• PARTS OF THE EXERCISE:
**A.** In the article on dividend cuts, return the passage from "Extremely high yields" up to and including "support the payouts.", with no changes.
**B.** Answer these questions using the article on dividend cuts:
(i) What net inflows did domestic dividend-focused ETFs see in the last three months of '08?
(ii) According to Capital IQ data, about how many companies cut their dividends last year?
(iii) Since what year had Dow Chemical consistently raised or maintained its dividend?
**C.** How would you render this sentence from the article on dividend cuts in Spanish: "Extremely high yields signal investors' skepticism that the company will be able to maintain its dividend."

• EXCERPTED PASSAGE:
# # # # # # #
The Next 3 Dividend Burnouts?

With the S&P 500 down some 45% since the start of 2008, many wary investors have been turning to the safety of dividend-paying stocks. In just the last three months of '08, domestic dividend-focused ETFs that invest in high-yielders like AT&T (NYSE: T  ) and Chevron experienced net inflows of $1 billion.

Dividends help to smooth out volatility, and as Jeremy Siegel notes, they're especially attractive during down markets, when their yields rise. Research by Professors Fuller and Goldstein supports his findings: the duo calculated that from 1970-2000, dividend-paying stocks outperformed non-dividend-paying stocks during market declines by an average of 1% to 1.5% per month.

But there's a catch
Even the most careful income-seeking investors were probably burned by the Great Dividend Implosion of 2008. According to data from Capital IQ, some 370 companies cut their dividends last year, for an average return of negative 56%. And we're not just talking dividend upstarts like Whole Foods (Nasdaq: WFMI  ) , which first instituted a dividend policy in 2004. Many cutters were stalwarts -- Dow Chemical had consistently raised or maintained its dividend since 1912, before reducing its payout in February of this year.

So how can you tell if your company is about to make a cut? In an article last month, I called out General Electric (NYSE: GE  ) and Calumet Energy as risking dividend cuts. (GE announced a cut the following week, while Calumet has yet to do so.) Among the warning signs I pointed out:

  • High yields
  • High payout ratios
  • Industry headwinds

Extremely high yields signal investors' skepticism that the company will be able to maintain its dividend. A high payout ratio -- particularly when combined with a difficult operating environment -- suggests that the company doesn't have enough free cash flow to support the payouts.

But these factors don't necessarily imply that a cut is imminent. While GE made the right call in an effort to preserve capital, many other companies have continued to pay dividends they cannot afford for years, damaging their own firms -- and the value of your shares -- in the process.
# # # # # # #
• DATA FOR ANALYSIS:

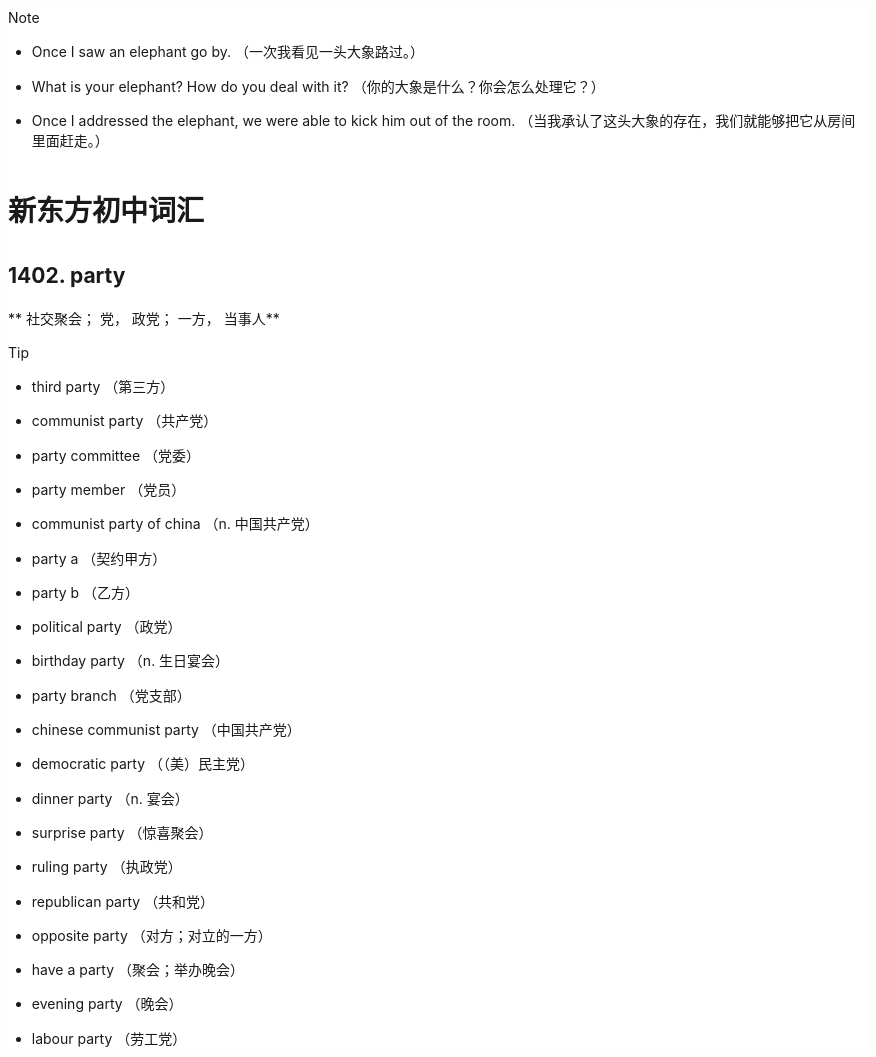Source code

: > [!NOTE]
>
> - Once I saw an elephant go by. （一次我看见一头大象路过。）
>
> - What is your elephant? How do you deal with it? （你的大象是什么？你会怎么处理它？）
>
> - Once I addressed the elephant, we were able to kick him out of the room. （当我承认了这头大象的存在，我们就能够把它从房间里面赶走。）
>

# 新东方初中词汇

## 1402. party

** 社交聚会； 党， 政党； 一方， 当事人**

> [!TIP]
>
> - third party （第三方）
>
> - communist party （共产党）
>
> - party committee （党委）
>
> - party member （党员）
>
> - communist party of china （n. 中国共产党）
>
> - party a （契约甲方）
>
> - party b （乙方）
>
> - political party （政党）
>
> - birthday party （n. 生日宴会）
>
> - party branch （党支部）
>
> - chinese communist party （中国共产党）
>
> - democratic party （（美）民主党）
>
> - dinner party （n. 宴会）
>
> - surprise party （惊喜聚会）
>
> - ruling party （执政党）
>
> - republican party （共和党）
>
> - opposite party （对方；对立的一方）
>
> - have a party （聚会；举办晚会）
>
> - evening party （晚会）
>
> - labour party （劳工党）
>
# # # # # # #
• RESPONSES BY TASK:
**A.**
Extremely high yields signal investors' skepticism that the company will be able to maintain its dividend. A high payout ratio -- particularly when combined with a difficult operating environment -- suggests that the company doesn't have enough free cash flow to support the payouts.

**B.**
(i) $1 billion
(ii) Some 370
(iii) 1912

**C.** Los rendimientos extremadamente altos señalan el escepticismo de los inversores en cuanto a que la empresa pueda mantener su dividendo.